Data Analytics for Psychology and Business

Syllabus

Instructors

Dirk Wulff (contact), Rui Mata (contact)

Venue

CDS meeting room, Missionstrasse 64A, 1st floor

Background

Data is everywhere and is being used to answer many questions concerning our wealth, health, and productivity. The aim of this seminar is to enable you to thoughtfully and actively use data science to help answer meaningful questions in a wide variety of domains.

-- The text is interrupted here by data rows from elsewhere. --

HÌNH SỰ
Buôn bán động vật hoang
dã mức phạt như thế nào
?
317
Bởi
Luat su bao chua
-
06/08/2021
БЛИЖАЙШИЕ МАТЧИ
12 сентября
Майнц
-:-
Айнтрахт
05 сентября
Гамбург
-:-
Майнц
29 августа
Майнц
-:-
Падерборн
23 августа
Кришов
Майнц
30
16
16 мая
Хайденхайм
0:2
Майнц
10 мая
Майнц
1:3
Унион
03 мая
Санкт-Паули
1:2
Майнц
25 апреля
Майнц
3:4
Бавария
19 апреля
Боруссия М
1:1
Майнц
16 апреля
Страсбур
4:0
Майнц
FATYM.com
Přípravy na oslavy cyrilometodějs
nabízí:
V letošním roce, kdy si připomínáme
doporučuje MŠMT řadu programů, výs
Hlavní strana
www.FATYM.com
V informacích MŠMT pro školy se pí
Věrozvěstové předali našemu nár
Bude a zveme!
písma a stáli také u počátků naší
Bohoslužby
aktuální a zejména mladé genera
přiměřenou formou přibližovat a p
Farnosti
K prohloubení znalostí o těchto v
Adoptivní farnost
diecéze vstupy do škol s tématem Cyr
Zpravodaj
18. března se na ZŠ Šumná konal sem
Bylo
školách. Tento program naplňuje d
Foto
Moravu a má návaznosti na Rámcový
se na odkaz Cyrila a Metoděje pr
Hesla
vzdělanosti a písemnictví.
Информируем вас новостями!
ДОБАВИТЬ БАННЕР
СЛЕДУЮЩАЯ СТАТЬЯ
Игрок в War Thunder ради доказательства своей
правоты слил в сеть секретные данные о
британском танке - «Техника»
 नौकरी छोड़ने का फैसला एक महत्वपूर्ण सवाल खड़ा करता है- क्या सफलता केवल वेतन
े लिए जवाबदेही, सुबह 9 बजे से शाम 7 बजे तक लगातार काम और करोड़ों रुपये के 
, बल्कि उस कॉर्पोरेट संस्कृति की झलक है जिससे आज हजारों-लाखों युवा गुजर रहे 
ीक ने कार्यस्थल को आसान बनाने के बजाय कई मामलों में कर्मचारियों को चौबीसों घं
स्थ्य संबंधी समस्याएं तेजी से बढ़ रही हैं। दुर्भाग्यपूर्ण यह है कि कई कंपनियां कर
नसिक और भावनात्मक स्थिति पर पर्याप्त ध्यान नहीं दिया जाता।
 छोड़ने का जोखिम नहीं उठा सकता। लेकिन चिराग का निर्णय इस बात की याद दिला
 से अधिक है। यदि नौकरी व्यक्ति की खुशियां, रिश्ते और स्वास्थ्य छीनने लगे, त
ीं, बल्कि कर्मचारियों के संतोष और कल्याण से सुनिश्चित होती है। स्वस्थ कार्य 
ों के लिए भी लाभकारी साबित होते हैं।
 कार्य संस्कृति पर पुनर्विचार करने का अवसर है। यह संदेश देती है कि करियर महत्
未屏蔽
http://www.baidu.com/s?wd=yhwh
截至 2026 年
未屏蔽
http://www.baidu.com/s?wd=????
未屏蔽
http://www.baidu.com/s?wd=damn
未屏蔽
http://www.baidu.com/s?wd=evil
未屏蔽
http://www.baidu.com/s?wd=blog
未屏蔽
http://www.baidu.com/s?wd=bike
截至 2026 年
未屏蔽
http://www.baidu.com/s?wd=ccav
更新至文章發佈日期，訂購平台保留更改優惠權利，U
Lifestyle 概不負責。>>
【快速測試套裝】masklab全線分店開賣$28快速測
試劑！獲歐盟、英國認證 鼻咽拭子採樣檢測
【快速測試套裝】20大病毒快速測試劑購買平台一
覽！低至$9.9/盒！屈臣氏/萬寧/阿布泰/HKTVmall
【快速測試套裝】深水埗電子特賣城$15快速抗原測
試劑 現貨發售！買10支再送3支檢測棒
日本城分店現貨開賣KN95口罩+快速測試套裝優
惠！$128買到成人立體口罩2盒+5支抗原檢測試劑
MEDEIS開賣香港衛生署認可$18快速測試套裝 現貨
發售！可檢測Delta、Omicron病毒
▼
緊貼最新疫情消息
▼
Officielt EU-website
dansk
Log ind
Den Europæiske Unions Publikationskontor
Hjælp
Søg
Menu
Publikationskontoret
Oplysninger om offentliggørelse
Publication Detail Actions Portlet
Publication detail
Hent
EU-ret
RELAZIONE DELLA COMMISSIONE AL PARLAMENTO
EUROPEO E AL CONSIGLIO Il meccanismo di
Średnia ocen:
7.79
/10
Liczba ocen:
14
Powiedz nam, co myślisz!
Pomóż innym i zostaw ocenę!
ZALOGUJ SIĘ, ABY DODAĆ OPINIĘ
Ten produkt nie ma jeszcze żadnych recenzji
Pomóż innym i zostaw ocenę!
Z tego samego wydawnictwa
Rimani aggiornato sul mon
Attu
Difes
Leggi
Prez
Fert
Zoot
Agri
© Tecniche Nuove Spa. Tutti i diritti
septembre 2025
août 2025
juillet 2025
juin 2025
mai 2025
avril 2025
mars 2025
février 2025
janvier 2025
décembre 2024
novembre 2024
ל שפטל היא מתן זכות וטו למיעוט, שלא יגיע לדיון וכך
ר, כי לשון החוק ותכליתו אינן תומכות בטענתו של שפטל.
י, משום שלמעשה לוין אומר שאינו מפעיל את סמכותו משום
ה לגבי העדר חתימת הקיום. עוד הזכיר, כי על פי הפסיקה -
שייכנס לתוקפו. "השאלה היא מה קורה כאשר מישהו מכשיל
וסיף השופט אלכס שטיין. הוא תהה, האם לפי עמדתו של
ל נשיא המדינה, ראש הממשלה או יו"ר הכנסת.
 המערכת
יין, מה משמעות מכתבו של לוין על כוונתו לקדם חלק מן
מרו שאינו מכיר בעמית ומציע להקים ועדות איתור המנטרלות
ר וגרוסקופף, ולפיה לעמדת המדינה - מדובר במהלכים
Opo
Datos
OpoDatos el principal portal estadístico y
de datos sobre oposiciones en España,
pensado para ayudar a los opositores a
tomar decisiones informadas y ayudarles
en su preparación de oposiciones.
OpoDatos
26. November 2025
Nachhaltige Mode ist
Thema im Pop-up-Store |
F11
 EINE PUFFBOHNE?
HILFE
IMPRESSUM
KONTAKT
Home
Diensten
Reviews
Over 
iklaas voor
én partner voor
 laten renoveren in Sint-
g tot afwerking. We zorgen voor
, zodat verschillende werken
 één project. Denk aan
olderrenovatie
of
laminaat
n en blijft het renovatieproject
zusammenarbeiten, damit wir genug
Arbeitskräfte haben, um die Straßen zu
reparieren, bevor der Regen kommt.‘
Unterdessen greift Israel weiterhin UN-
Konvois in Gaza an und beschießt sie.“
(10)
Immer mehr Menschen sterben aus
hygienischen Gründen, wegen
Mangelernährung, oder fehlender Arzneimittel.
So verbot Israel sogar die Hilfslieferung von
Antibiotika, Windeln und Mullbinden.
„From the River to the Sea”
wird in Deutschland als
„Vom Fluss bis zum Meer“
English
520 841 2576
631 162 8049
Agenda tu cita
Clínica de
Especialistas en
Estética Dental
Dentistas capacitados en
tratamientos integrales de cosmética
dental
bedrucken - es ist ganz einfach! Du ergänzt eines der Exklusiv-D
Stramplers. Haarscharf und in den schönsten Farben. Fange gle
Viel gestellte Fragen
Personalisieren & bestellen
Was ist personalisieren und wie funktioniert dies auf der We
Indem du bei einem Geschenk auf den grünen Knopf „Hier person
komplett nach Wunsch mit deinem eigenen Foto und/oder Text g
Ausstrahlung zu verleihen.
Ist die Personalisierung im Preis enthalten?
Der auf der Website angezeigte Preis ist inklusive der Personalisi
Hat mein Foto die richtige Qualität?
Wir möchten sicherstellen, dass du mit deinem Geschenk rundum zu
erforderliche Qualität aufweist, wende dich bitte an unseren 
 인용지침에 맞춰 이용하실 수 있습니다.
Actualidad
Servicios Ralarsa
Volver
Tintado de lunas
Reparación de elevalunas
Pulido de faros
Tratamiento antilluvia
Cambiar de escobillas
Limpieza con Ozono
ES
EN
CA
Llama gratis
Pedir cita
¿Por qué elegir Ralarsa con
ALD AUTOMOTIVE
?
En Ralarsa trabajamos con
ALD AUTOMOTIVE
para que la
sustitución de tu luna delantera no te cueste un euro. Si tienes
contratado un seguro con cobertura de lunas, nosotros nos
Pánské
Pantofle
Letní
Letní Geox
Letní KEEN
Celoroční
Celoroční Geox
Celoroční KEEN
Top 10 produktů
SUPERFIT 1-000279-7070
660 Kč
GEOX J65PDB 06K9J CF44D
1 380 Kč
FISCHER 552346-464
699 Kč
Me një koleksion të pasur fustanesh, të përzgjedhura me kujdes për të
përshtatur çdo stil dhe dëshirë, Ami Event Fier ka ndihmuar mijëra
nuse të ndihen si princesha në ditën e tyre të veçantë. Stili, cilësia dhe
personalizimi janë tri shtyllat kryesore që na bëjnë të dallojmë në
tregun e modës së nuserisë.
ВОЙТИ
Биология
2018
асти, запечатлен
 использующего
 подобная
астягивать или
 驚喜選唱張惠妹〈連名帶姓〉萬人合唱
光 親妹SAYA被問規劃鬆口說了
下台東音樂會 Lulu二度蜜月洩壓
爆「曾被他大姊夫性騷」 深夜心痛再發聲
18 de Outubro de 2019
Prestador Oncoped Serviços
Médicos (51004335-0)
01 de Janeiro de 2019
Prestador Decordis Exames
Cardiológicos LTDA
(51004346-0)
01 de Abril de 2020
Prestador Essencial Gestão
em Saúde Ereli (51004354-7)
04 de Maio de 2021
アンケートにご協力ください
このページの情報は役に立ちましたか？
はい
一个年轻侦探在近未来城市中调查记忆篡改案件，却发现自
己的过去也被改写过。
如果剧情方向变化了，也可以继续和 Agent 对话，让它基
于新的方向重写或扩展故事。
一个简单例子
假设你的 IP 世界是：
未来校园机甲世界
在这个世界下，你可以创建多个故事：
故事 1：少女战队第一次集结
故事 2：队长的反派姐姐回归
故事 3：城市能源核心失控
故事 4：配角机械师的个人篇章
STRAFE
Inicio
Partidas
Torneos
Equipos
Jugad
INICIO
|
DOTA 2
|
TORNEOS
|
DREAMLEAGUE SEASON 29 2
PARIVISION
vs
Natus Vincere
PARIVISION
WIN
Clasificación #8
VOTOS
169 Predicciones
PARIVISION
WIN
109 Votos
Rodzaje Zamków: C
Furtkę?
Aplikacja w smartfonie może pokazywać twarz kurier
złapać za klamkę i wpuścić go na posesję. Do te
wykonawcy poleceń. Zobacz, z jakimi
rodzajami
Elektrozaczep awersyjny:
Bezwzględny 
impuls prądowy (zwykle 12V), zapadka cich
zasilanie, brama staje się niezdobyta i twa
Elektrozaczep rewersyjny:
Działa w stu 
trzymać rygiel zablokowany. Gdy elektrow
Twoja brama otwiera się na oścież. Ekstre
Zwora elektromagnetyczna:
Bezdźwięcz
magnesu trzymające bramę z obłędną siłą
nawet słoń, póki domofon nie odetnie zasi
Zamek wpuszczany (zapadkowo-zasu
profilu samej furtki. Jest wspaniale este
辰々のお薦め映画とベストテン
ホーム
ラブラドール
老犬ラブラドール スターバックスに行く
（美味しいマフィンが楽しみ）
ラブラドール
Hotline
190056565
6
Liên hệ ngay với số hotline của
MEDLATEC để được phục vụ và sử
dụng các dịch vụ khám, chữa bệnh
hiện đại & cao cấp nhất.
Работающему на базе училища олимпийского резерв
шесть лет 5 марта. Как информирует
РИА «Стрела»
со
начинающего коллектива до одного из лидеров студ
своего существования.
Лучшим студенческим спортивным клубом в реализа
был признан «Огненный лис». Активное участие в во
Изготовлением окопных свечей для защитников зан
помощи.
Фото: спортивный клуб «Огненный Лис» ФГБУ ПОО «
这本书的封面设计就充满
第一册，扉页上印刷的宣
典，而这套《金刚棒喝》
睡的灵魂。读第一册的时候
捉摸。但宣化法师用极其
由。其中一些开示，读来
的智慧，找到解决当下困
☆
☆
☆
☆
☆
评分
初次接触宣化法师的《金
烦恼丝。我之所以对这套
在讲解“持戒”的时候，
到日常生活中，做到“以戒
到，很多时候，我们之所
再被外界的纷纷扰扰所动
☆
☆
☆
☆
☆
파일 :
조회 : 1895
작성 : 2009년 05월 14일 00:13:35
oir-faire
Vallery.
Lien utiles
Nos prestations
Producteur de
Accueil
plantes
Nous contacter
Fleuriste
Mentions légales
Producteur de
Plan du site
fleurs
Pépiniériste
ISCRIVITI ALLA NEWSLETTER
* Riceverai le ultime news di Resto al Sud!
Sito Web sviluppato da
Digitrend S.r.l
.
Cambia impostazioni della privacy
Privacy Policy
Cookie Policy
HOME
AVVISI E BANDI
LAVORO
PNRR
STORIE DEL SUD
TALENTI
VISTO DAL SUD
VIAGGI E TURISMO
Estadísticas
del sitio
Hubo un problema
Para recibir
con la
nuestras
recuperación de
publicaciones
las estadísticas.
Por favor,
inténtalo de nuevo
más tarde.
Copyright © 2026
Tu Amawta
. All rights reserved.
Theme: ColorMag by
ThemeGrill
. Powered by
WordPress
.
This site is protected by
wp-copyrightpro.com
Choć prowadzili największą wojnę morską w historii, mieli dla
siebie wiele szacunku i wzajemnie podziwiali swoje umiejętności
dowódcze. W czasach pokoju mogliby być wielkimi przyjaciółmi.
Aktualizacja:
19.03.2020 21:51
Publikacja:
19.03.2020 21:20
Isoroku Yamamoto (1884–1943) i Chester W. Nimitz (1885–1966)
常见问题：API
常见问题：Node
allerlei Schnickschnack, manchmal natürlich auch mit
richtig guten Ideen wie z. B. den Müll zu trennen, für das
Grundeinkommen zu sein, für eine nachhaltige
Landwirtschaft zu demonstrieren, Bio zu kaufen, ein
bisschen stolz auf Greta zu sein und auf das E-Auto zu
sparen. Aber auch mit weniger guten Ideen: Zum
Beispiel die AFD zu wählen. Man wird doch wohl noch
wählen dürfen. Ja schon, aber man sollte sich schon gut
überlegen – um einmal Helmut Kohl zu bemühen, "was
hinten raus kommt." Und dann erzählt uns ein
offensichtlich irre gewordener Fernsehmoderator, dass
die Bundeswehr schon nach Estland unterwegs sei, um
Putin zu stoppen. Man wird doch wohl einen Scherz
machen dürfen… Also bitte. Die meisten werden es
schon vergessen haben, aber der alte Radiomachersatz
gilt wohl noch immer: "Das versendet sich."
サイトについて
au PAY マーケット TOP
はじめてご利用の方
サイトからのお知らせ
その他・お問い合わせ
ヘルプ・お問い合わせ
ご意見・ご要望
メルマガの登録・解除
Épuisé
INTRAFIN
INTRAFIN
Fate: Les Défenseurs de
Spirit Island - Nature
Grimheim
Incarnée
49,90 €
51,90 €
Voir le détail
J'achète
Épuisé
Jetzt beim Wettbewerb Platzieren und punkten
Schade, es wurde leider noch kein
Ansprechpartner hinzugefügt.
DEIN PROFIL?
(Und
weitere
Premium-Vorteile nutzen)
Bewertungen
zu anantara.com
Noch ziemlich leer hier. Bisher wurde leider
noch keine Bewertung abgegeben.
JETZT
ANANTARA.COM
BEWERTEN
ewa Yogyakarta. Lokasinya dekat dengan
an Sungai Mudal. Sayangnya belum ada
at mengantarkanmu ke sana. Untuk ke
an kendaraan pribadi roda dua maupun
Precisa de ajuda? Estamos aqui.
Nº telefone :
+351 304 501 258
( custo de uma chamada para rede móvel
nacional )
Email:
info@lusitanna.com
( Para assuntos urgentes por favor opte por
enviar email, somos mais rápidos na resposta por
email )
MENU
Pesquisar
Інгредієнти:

The course will consist of 1) introductory sessions on data science techniques using R, 2) the application of these techniques in a group project over the course of the semester, 3) discussion with experts (meet-the-expert events) to learn about opportunities and challenges of data analytics in psychology and business.

Goals

Learn the fundamentals of data science, develop confidence and skills in wrangling, analyzing, and communicating data to answer questions in an evidence-based manner.

Grading

The course is graded as PASS/FAIL. Students can receive a PASS if they fulfill the following requirements:

  1. Engagement in class exercises and discussions including meet-the expert events
  2. Complete homework assignments
  3. Present a blitz talk describing the group project (cf. session 2)
  4. Contribute to and complete group project
  5. Present group project (cf. session 4)

Agenda

The course consists of 4 sessions on the following Fridays (ca. 9:00 to 16:00)

Session Date Contents
1 21.02.2020 Introduction to data science; exploratory data analysis; project selection
2 17.04.2020 Statistical modeling and causal inference; machine learning; student blitz talks
3 24.04.2020 Project meetings
4 15.05.2020 Student presentations; meet-the-expert event

Course Readings

Course readings will be provided throughout the semester.